China yesterday reported 16 new coronavirus cases but no deaths while authorities remained on guard against a major resurgence and monitored the spread of cases in Heilongjiang province.
The National Health Commission yesterday also issued a notice asking for improvement in testing capacity and quality nationwide.
Nine of the new cases were imported infections, data from commission showed. Authorities reported that total confirmed cases across mainland China had risen to 82,735 with 4,632 deaths as of April 18.
The northeastern province of Heilongjiang has seen a rise in infected travellers arriving from Russia in recent weeks, and is now battling to contain a flare-up in local cases.
Heilongjiang has reported 39 new local cases in the past 10 days, or more than 50% of all new 73 locally transmitted cases reported in the mainland during the same period. Most were related to one imported case in the provincial capital, Harbin. Yesterday, 18 officials in Harbin, including a vice mayor, were punished.
To help contain the outbreak, the Heilongjiang government is cautioning against family gatherings, cross infections at hospitals, and slow reporting in epidemic investigations, it said on the provincial government’s website.
“The biggest political task at present is to stop the rebound and spread of the epidemic,” Wang Yongkang, vice governor of Heilongjiang, was quoted as saying. Elsewhere in mainland China, all areas in central Hubei province including Wuhan, the epicentre of the outbreak in China, are now considered low risk.
However, a Beijing central district is seen as high-risk, according to a social media post by the State Council, or Cabinet. On April 15, the Chinese capital reported three local cases, all of which were linked to an imported infection.

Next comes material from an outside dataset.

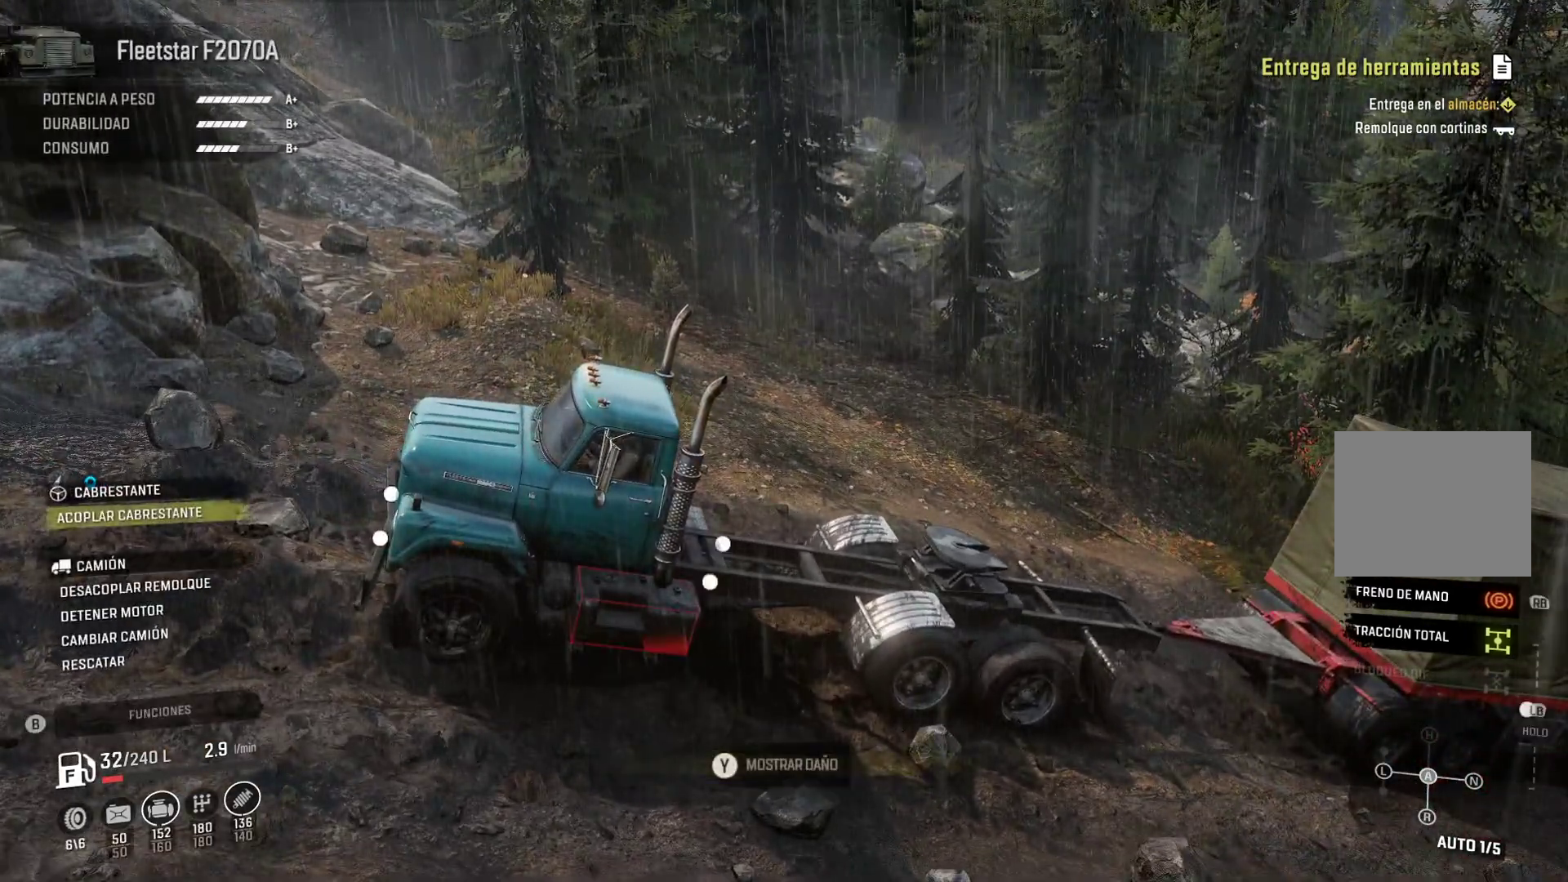
{"buttons": [], "left_stick": "center", "right_stick": "center", "events": []}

Areas that are considered of medium-risk in China include two districts in Harbin, the city of Suifenhe in Heilongjiang, two districts in the southern city of Guangzhou and Jiaozhou city in eastern Shandong province.

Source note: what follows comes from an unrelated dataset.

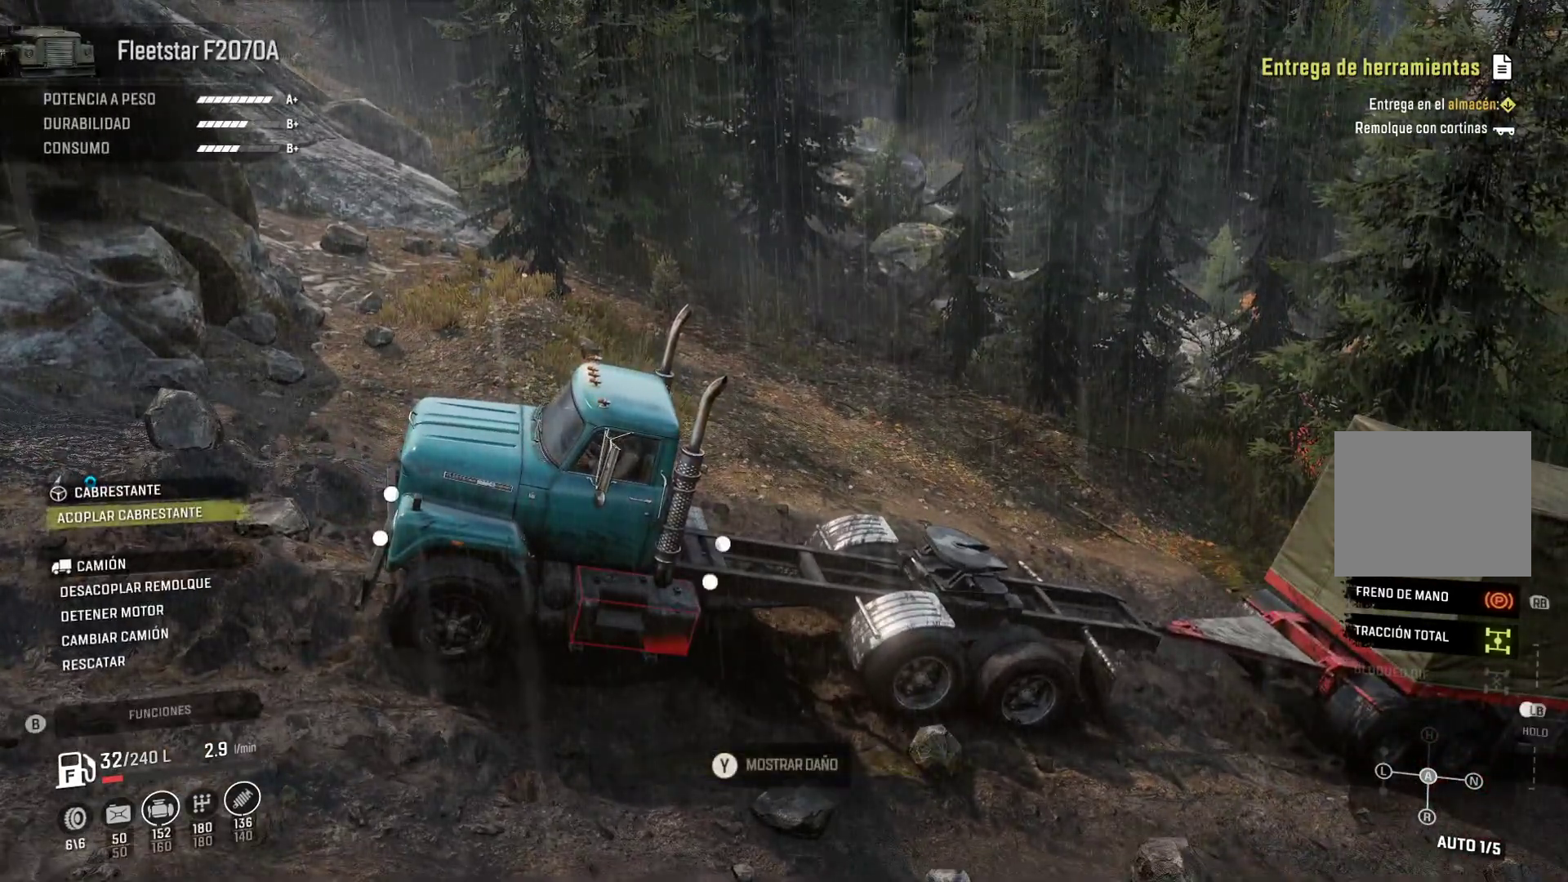
{"buttons": [], "left_stick": "center", "right_stick": "center", "events": []}
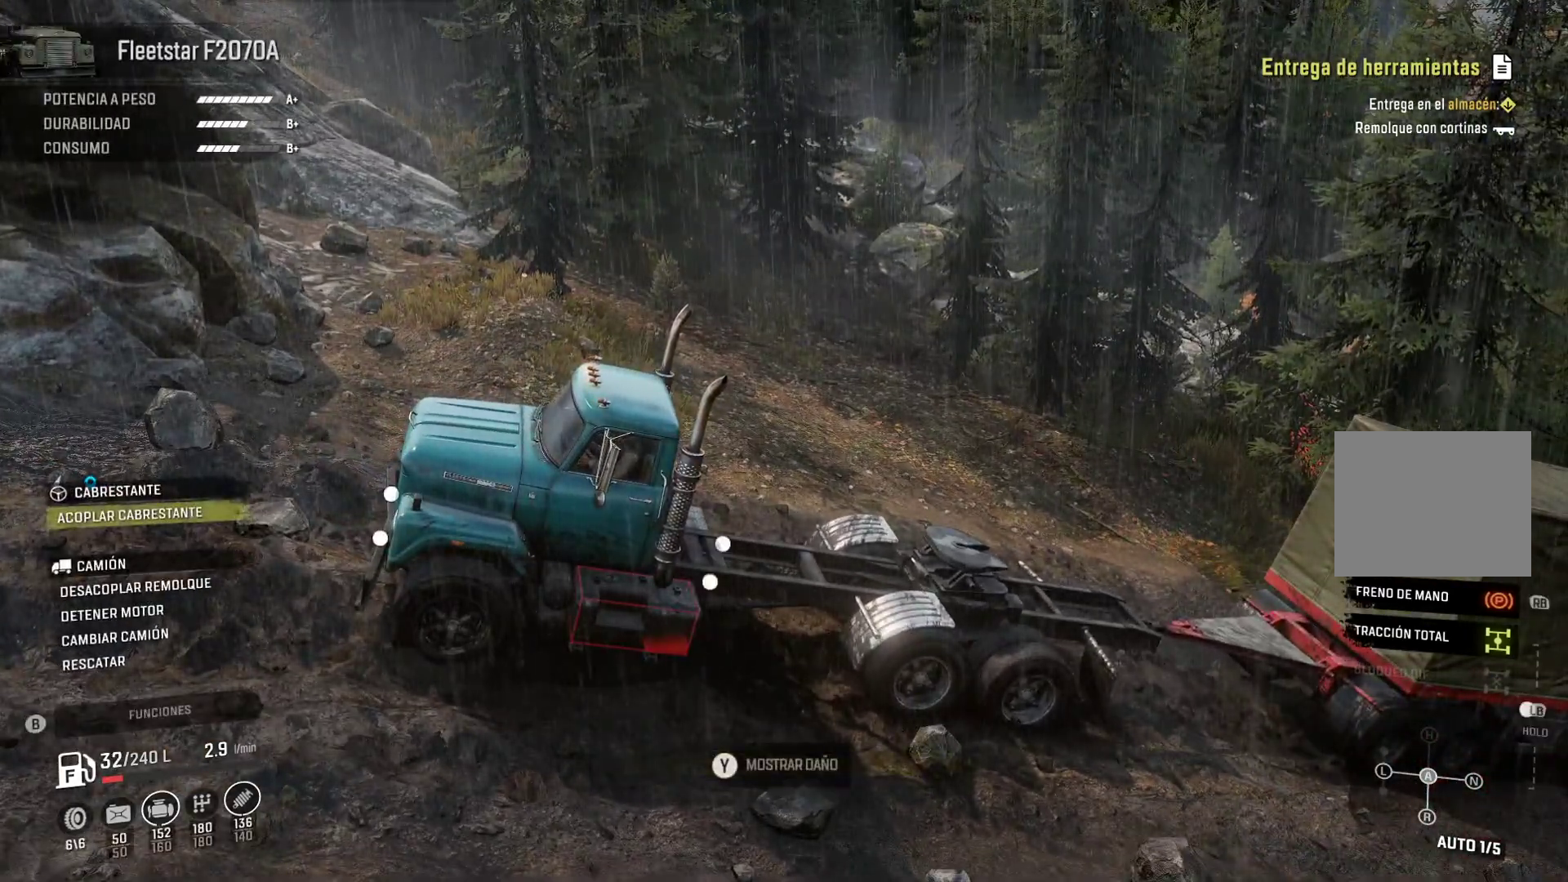
{"buttons": ["A"], "left_stick": "center", "right_stick": "center", "events": [[400, "A", "down"]]}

Separately, authorities reported 44 new asymptomatic cases of coronavirus, including three which were imported. Such cases, where patients test positive but show no clinical symptoms such as a cough or fever, are excluded from China’s tally of confirmed cases.

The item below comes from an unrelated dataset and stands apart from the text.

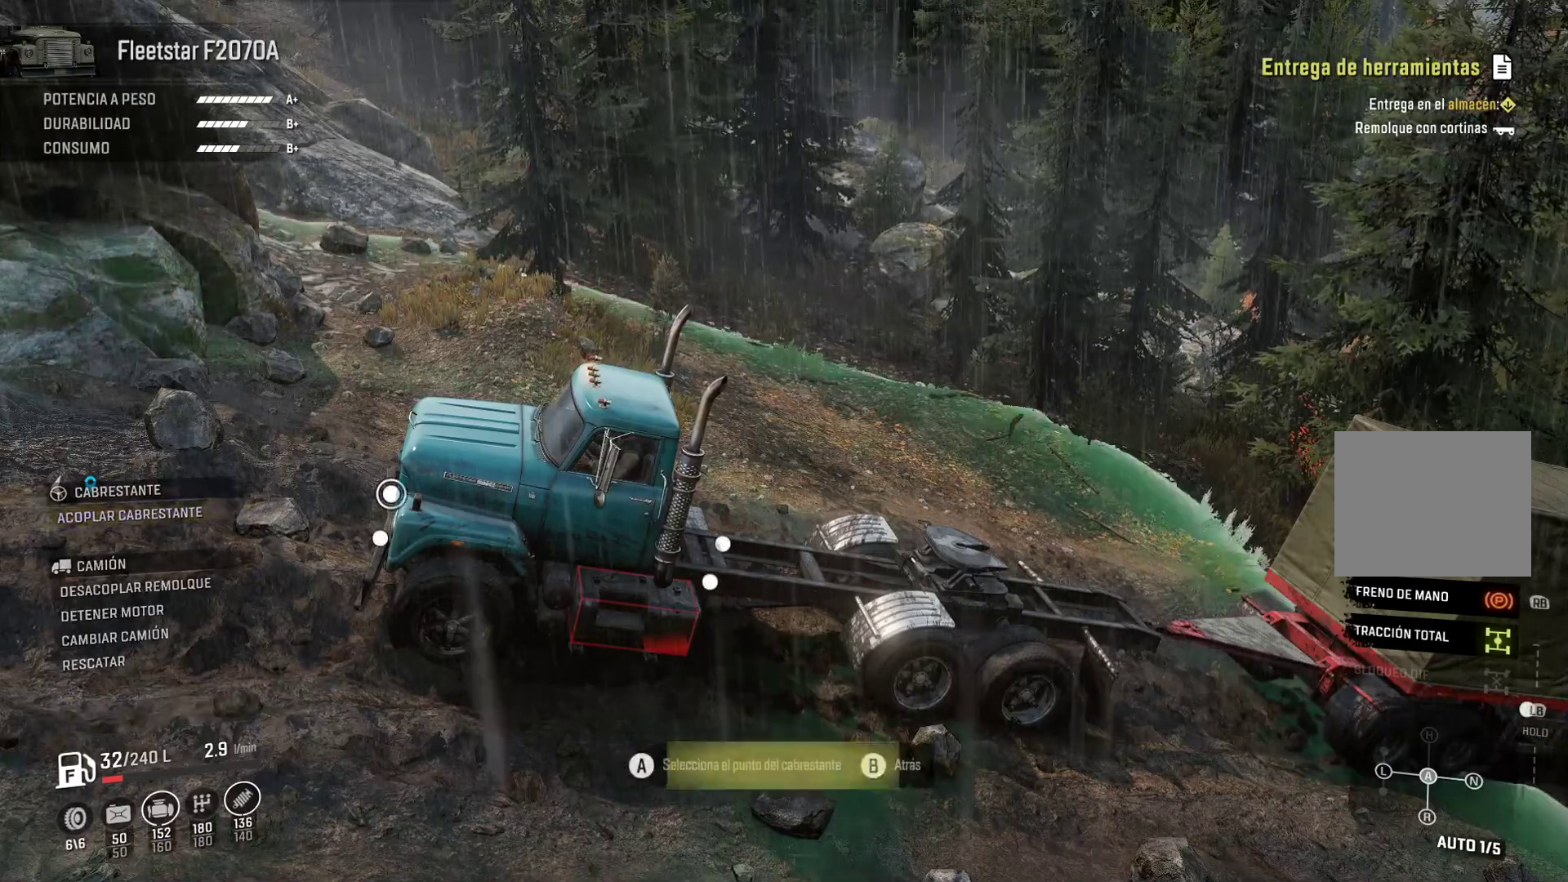
{"buttons": [], "left_stick": "center", "right_stick": "center", "events": [[17, "A", "up"]]}
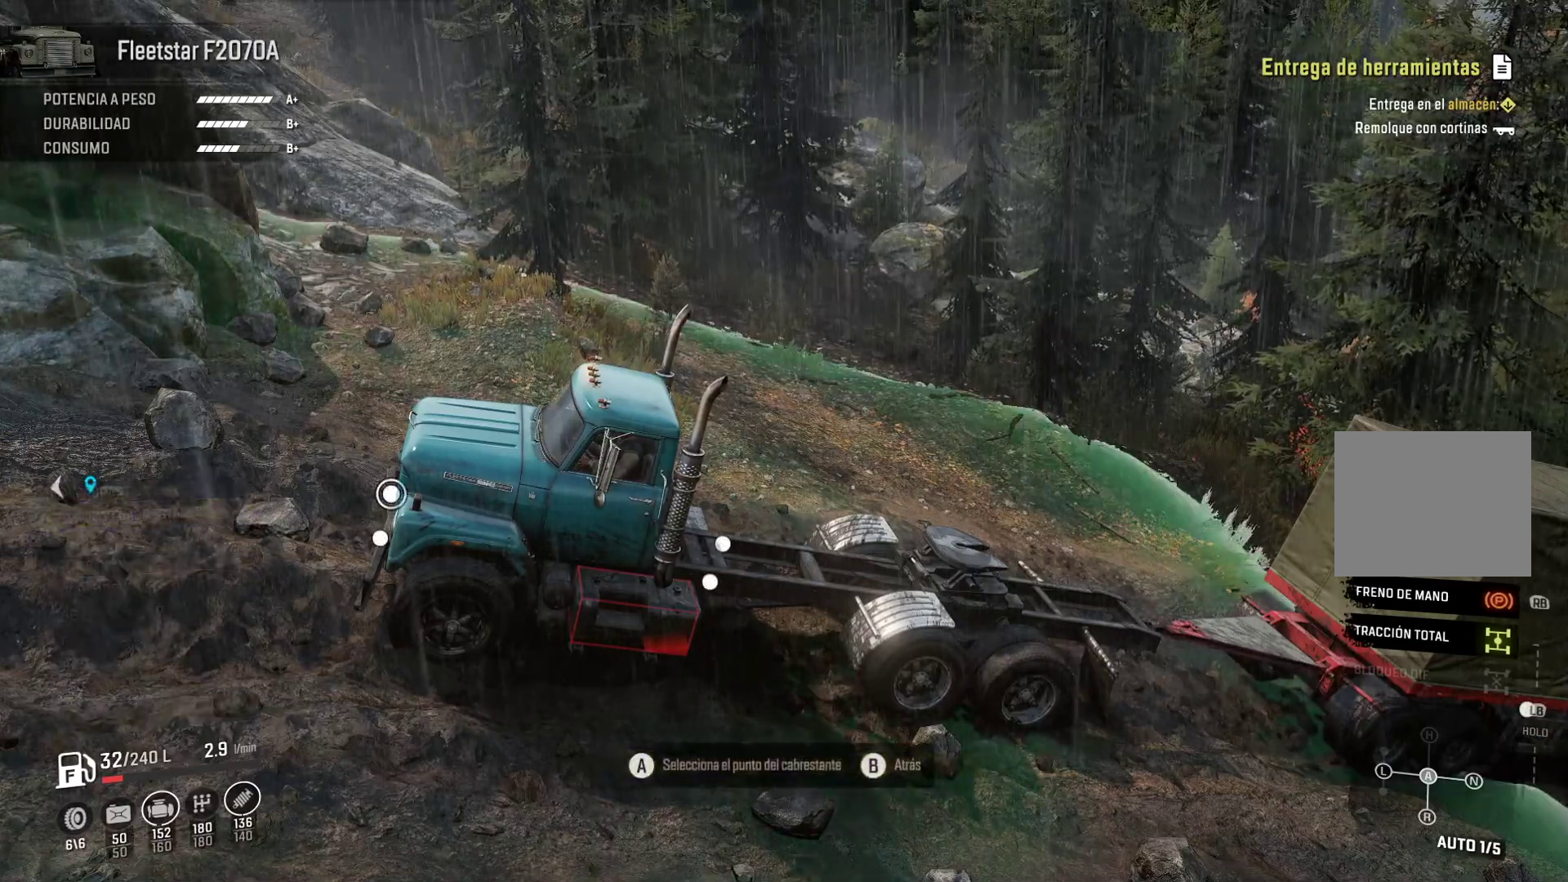
{"buttons": [], "left_stick": "center", "right_stick": "center", "events": []}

In urging better testing, the National Health Commission said all large general hospitals need to set up laboratories that meet certain requirements and can conduct coronavirus testing independently.
Since March, an average 54,000 tests have been conducted a day in Hubei province and that rose to 89,000 tests on April 17, Liu Dongru, a Hubei health commission official, told a news conference yesterday. In Beijing, the number of institutions able to conduct nucleic acid testing has risen to 50 from 17 in early February, a municipal health commission official said yesterday.
In areas under great pressure, especially at land borders, local governments should help county-level medical institutions obtain nucleic acid testing capability, the commission said.
Testing should be conducted by qualified medical institutions and independent medical laboratories, it said, adding that training for medical staff should be stepped up and testing operations standardised to reduce problems with the accuracy of testing.
People wearing facemasks amid concerns over the coronavirus walk outside a shopping mall in Beijing.